> _Record set_:
########
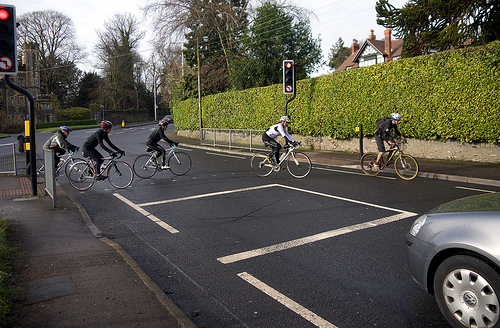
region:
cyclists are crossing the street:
########
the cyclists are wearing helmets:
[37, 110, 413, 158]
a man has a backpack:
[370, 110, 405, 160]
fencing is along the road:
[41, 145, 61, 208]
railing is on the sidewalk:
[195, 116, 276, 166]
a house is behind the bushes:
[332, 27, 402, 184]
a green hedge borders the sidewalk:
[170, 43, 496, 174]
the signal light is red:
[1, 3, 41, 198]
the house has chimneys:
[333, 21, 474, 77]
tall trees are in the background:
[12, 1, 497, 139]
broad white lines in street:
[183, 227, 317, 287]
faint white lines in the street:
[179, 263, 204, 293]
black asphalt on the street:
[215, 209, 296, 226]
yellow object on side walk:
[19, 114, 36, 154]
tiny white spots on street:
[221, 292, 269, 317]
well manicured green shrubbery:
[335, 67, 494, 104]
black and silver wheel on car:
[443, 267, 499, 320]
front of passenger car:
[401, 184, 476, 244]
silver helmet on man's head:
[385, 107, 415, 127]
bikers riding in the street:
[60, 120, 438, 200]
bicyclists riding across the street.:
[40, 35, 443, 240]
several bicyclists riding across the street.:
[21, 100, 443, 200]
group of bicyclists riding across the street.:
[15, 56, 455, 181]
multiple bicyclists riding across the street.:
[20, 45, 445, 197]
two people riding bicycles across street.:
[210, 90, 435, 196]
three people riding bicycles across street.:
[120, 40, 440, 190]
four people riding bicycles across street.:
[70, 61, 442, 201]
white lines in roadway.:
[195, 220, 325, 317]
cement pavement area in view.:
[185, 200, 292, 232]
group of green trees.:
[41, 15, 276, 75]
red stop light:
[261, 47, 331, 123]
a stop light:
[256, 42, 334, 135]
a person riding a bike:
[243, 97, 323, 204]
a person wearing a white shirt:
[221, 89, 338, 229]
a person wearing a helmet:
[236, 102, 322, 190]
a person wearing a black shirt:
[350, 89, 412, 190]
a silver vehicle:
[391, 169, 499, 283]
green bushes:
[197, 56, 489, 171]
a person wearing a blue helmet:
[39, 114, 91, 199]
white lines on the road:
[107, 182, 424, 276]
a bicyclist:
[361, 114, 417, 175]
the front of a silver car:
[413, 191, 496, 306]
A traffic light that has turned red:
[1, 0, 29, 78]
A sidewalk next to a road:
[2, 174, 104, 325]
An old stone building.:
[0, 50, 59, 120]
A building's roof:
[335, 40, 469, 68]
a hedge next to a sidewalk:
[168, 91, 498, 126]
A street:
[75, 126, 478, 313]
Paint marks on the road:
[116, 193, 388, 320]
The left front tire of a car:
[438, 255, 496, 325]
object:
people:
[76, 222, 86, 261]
########
> _Directive_: Render the records from the line containing "tall trees are" through the line containing "[197, 56, 489, 171]", both included, as a Markdown table with the columns Row and Entry. Put a row number under Row and each line under Entry, and omit any blank lines.

> _Result_:
| Row | Entry |
|---|---|
| 1 | tall trees are in the background: |
| 2 | [12, 1, 497, 139] |
| 3 | broad white lines in street: |
| 4 | [183, 227, 317, 287] |
| 5 | faint white lines in the street: |
| 6 | [179, 263, 204, 293] |
| 7 | black asphalt on the street: |
| 8 | [215, 209, 296, 226] |
| 9 | yellow object on side walk: |
| 10 | [19, 114, 36, 154] |
| 11 | tiny white spots on street: |
| 12 | [221, 292, 269, 317] |
| 13 | well manicured green shrubbery: |
| 14 | [335, 67, 494, 104] |
| 15 | black and silver wheel on car: |
| 16 | [443, 267, 499, 320] |
| 17 | front of passenger car: |
| 18 | [401, 184, 476, 244] |
| 19 | silver helmet on man's head: |
| 20 | [385, 107, 415, 127] |
| 21 | bikers riding in the street: |
| 22 | [60, 120, 438, 200] |
| 23 | bicyclists riding across the street.: |
| 24 | [40, 35, 443, 240] |
| 25 | several bicyclists riding across the street.: |
| 26 | [21, 100, 443, 200] |
| 27 | group of bicyclists riding across the street.: |
| 28 | [15, 56, 455, 181] |
| 29 | multiple bicyclists riding across the street.: |
| 30 | [20, 45, 445, 197] |
| 31 | two people riding bicycles across street.: |
| 32 | [210, 90, 435, 196] |
| 33 | three people riding bicycles across street.: |
| 34 | [120, 40, 440, 190] |
| 35 | four people riding bicycles across street.: |
| 36 | [70, 61, 442, 201] |
| 37 | white lines in roadway.: |
| 38 | [195, 220, 325, 317] |
| 39 | cement pavement area in view.: |
| 40 | [185, 200, 292, 232] |
| 41 | group of green trees.: |
| 42 | [41, 15, 276, 75] |
| 43 | red stop light: |
| 44 | [261, 47, 331, 123] |
| 45 | a stop light: |
| 46 | [256, 42, 334, 135] |
| 47 | a person riding a bike: |
| 48 | [243, 97, 323, 204] |
| 49 | a person wearing a white shirt: |
| 50 | [221, 89, 338, 229] |
| 51 | a person wearing a helmet: |
| 52 | [236, 102, 322, 190] |
| 53 | a person wearing a black shirt: |
| 54 | [350, 89, 412, 190] |
| 55 | a silver vehicle: |
| 56 | [391, 169, 499, 283] |
| 57 | green bushes: |
| 58 | [197, 56, 489, 171] |